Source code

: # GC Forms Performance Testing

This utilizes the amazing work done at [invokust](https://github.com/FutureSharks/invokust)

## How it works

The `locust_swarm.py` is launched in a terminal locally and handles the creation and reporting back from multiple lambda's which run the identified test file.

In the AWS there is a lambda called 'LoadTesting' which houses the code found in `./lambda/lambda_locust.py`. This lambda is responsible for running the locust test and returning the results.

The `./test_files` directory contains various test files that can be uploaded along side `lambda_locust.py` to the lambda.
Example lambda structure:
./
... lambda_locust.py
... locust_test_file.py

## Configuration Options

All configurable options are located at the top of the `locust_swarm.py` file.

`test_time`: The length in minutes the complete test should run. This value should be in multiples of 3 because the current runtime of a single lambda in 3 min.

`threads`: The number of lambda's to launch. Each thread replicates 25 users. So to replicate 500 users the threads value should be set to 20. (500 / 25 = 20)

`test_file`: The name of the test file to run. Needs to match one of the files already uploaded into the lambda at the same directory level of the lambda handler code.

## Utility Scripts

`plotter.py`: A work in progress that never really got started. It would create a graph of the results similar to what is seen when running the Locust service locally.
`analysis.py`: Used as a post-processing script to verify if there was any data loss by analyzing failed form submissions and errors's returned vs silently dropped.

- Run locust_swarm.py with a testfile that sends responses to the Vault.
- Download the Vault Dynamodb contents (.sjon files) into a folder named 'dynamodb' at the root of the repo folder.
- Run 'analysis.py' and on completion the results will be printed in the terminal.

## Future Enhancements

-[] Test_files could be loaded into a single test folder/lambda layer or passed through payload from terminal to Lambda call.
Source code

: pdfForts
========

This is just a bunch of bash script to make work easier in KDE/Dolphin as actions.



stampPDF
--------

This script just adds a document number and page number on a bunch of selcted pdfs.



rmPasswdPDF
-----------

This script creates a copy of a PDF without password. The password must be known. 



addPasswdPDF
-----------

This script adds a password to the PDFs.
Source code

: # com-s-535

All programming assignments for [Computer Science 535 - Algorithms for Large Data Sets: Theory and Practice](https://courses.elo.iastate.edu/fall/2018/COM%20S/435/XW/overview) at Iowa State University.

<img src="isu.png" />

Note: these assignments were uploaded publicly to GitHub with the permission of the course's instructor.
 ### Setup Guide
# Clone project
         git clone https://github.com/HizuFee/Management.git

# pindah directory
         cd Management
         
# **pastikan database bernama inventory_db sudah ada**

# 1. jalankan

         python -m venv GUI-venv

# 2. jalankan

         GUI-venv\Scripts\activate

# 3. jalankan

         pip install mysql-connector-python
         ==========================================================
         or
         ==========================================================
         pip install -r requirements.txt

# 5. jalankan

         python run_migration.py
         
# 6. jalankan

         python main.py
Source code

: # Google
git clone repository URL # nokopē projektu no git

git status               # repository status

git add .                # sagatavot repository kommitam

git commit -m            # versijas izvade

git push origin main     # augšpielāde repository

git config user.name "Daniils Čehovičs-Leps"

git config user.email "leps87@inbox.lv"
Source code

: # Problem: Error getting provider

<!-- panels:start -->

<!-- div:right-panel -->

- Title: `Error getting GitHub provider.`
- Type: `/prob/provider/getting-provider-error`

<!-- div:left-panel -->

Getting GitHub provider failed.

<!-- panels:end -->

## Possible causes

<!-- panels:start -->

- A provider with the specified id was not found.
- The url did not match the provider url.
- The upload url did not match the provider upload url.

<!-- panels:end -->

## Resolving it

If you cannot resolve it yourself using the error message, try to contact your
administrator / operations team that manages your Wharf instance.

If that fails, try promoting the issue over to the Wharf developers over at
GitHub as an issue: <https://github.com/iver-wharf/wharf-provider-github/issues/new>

...

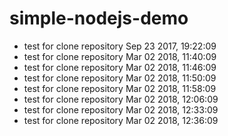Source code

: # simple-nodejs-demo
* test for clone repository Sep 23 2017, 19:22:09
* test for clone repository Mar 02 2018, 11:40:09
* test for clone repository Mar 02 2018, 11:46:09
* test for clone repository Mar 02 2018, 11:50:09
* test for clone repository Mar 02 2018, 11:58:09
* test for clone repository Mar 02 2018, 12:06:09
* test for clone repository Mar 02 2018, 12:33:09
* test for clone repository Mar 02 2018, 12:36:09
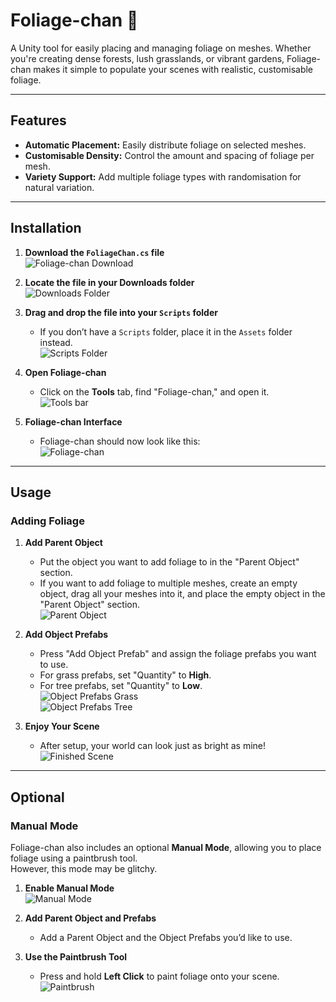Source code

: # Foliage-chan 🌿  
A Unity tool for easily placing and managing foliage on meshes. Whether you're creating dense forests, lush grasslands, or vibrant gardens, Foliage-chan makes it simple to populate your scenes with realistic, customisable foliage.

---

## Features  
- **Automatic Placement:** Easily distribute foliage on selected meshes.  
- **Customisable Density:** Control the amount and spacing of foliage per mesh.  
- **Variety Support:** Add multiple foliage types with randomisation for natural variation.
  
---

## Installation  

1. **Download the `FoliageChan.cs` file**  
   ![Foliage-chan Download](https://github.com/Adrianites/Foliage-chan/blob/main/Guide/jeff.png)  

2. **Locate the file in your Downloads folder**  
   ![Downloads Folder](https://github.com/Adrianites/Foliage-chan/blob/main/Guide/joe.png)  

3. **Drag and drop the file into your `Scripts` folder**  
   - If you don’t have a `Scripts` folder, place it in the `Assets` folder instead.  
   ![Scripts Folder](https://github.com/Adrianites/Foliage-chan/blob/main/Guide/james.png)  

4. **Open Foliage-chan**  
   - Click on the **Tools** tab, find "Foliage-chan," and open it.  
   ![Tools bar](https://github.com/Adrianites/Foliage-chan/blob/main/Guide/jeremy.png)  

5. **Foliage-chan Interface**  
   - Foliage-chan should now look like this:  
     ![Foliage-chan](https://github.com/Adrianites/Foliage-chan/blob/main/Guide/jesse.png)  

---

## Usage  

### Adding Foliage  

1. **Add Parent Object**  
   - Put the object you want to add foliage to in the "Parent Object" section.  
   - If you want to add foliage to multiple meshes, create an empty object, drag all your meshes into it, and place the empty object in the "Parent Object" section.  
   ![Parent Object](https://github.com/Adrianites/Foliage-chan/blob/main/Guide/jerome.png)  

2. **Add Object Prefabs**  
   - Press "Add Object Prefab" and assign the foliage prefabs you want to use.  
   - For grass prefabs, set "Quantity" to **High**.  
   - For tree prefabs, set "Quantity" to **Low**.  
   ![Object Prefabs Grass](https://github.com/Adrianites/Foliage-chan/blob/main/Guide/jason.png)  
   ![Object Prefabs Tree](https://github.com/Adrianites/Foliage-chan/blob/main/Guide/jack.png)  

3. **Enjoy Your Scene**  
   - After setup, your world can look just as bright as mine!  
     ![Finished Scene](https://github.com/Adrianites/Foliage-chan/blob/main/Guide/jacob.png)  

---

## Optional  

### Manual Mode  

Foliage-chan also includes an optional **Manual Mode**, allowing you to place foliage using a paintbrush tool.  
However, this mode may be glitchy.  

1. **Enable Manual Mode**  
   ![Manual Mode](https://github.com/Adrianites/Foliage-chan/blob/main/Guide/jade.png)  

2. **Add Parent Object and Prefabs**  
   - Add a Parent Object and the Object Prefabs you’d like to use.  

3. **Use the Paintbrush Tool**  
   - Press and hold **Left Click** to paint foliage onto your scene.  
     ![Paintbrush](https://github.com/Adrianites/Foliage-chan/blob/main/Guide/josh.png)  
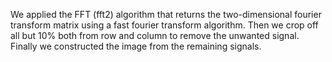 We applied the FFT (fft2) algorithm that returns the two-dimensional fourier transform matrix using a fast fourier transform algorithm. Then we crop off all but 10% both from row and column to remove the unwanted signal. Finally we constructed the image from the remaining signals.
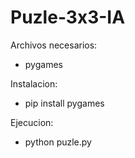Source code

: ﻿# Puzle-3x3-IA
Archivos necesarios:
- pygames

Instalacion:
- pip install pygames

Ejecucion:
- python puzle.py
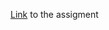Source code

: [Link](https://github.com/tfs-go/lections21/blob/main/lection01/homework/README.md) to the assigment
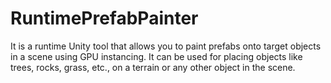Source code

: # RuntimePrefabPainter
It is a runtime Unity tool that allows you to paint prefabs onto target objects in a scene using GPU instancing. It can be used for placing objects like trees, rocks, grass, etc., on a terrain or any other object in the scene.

• **YOUR INSTRUCTIONS**
Copy these lines exactly as they appear in Block 1: start at the line that contains "git commit -m" and end after the line that contains "## Possible causes".

• **EXERCISE ANSWER**
git commit -m            # versijas izvade

git push origin main     # augšpielāde repository

git config user.name "Daniils Čehovičs-Leps"

git config user.email "leps87@inbox.lv"
Source code

: # Problem: Error getting provider

<!-- panels:start -->

<!-- div:right-panel -->

- Title: `Error getting GitHub provider.`
- Type: `/prob/provider/getting-provider-error`

<!-- div:left-panel -->

Getting GitHub provider failed.

<!-- panels:end -->

## Possible causes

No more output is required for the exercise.